Transformer for Translation from Scratch with Hugging Face/PyTorch

Greetings!

In recent weeks, I’ve been working with the transformers library to build a transformer model for translation from scratch. There have been similar topics, however, I couldn’t find a suitable answer for my issues.

Foremost, the big variety of models in the hub is amazing, but which model from the hub do you recommend for a simple transformer model for translation? So far, the T5 model and its tokenizer from the hub constitute the backbone of my project. (In the T5 paper, they say that the architecture is close to the original from Attention is all you need).

    # initialize pretrained tokenizer and model
    tokenizer = transformers.T5Tokenizer.from_pretrained(MODEL) 
    config = transformers.AutoConfig.from_pretrained(model_name) 
    model = transformers.T5ForConditionalGeneration(config).to(device)

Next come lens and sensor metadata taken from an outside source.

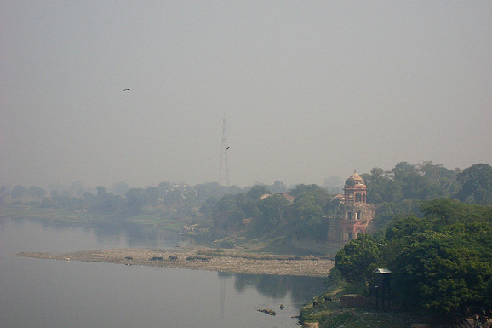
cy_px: 178
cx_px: 246
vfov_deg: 11.5
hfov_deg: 17.2
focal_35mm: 119
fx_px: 1626
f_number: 5.6
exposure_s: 1/750
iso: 80
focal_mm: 18.9
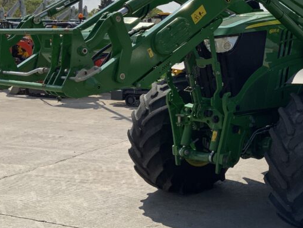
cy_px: 64
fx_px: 508
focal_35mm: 58
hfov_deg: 31.8
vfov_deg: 25.0
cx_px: 267
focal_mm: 3
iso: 20
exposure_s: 1/4405
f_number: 1.8
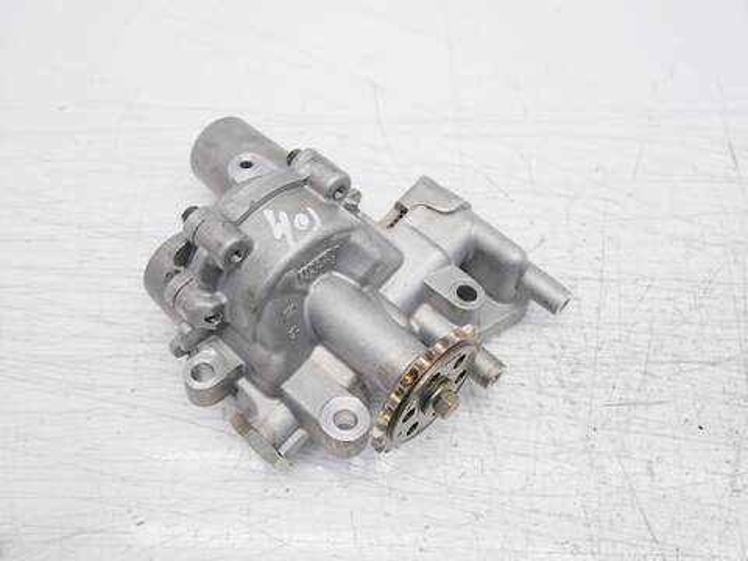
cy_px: 280
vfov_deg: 41.8
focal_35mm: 34
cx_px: 374
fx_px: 735
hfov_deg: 54.0
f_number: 4
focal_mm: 17
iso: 200
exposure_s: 1/100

Secondly, I cannot use the Trainer of the transformers library due to research related issues. Therefore, I need to write my own training routine in PyTorch. At first sight this seems to be a simple problem, but somehow my model does not significantly improve its BLEU score, even though I trained the model for many epochs on a common dataset like WMT16.

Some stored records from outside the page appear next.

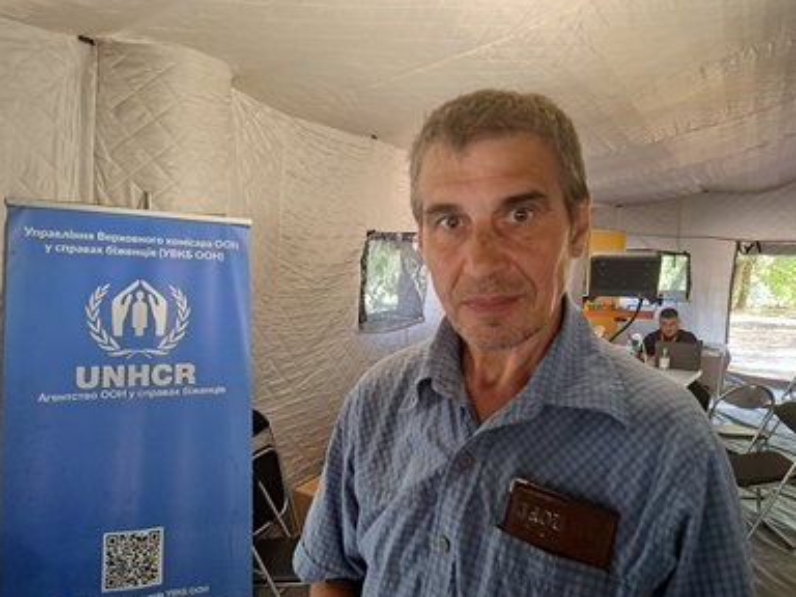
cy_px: 305
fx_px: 575
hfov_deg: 69.4
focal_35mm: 25
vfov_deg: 54.9
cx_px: 394
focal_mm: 5.23
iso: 320
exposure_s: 1/50
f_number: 1.8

The training routine is as follows:

def train_epoch(model, train_dataloader, optimizer, lr_scheduler, CLIP):
    '''
    Trains model on the entire dataset for one epoch.
    ------------------------------------
    model (nn.model): Torch model
    train_dataloader (torch.dataloader): Dataloader
    optimizer (th.optim): Optimizer
    CLIP (int): Gradient Clipping
    ------------------------------------
    returns average epoch loss
    '''
    model.train()
    epoch_loss = 0
    for batch in tqdm(train_dataloader):
            src_ids = batch['src_ids'].to(device)
            trg_ids = batch['trg_ids'].to(device)
            attention_mask = batch['attention_mask'].to(device)
            loss = model(input_ids=src_ids, attention_mask=attention_mask, labels=trg_ids).loss     
            loss.backward()
            th.nn.utils.clip_grad_norm_(model.parameters(), CLIP)
            optimizer.step()
            lr_scheduler.step()
            optimizer.zero_grad()
            epoch_loss += loss.item()
    return epoch_loss / len(train_dataloader)

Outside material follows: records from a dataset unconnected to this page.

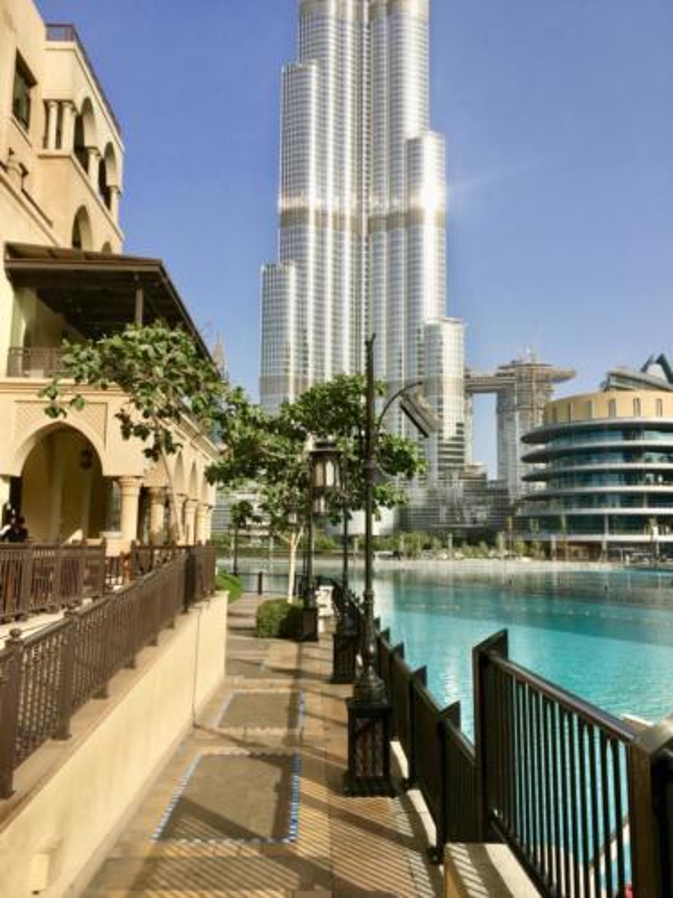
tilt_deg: +8.0
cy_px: 449
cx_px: 336
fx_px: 752
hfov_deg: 48.2
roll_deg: -0.1
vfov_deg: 61.7
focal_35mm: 29
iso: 25
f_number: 2.2
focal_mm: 4.15
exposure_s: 1/1603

When I evaluate the above model with respect to the SacreBLEU score by using datasets.load_metric('sacrebleu'), I obtain values between 0.1 to 0.5 after 30-50 Epochs on WMT16. This clearly indicates that the model is not capable of translating despite the training.

I would appreciate if you could help me solve this problem! The source code can be viewed on GitHub - b-turan/transformer_pytorch: Implementation of Transformer for Neural Machine Translation in PyTorch and Hugging Face (Work in Progress).